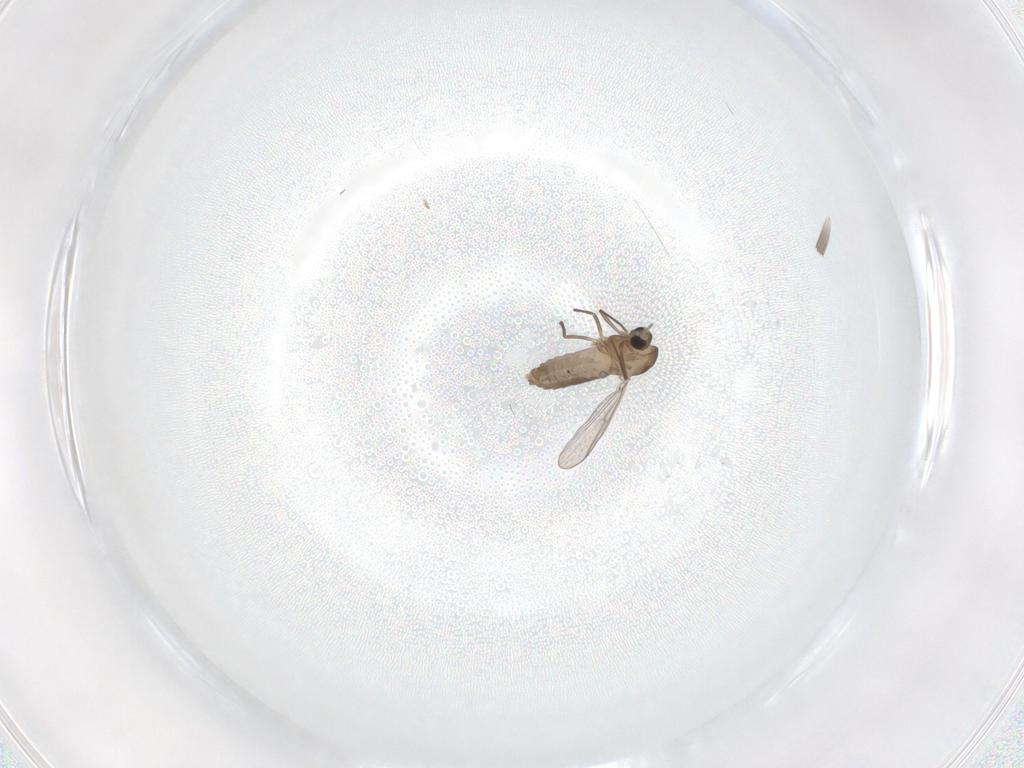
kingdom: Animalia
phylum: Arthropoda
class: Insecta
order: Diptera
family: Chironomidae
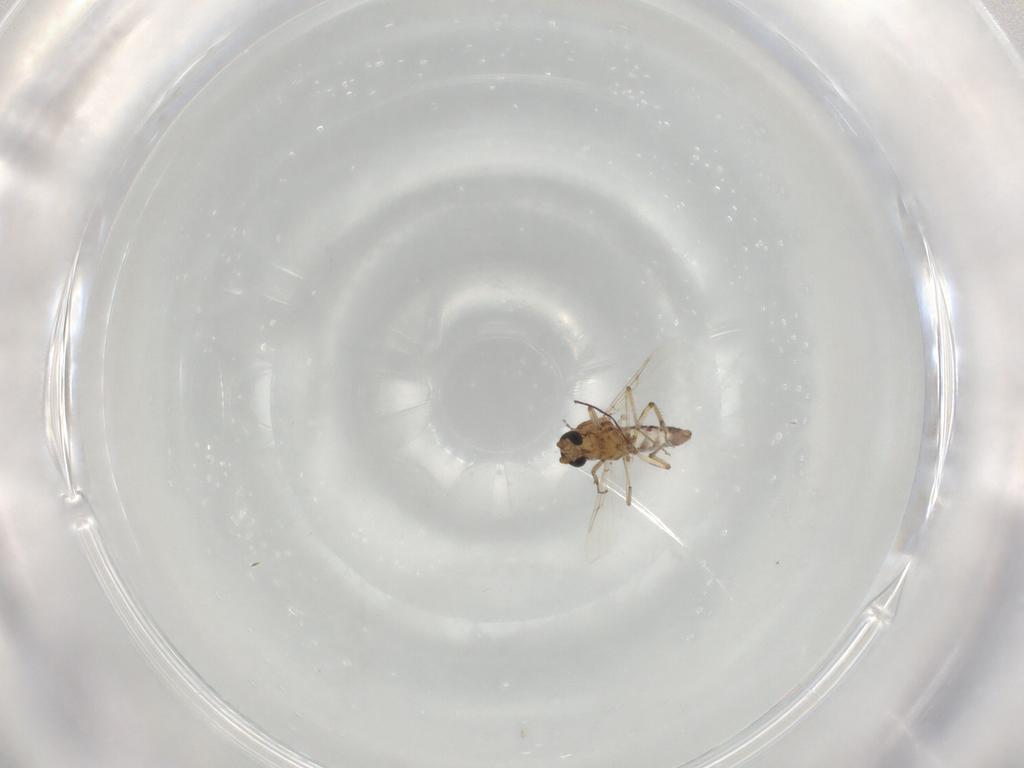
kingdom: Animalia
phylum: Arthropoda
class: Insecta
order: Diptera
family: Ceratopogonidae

______________________________

Copy out the kingdom, phylum, class, order and family lines from every row above, word for word, and leave the pictures out.

• _Output for this exercise_:
kingdom: Animalia
phylum: Arthropoda
class: Insecta
order: Diptera
family: Chironomidae
kingdom: Animalia
phylum: Arthropoda
class: Insecta
order: Diptera
family: Ceratopogonidae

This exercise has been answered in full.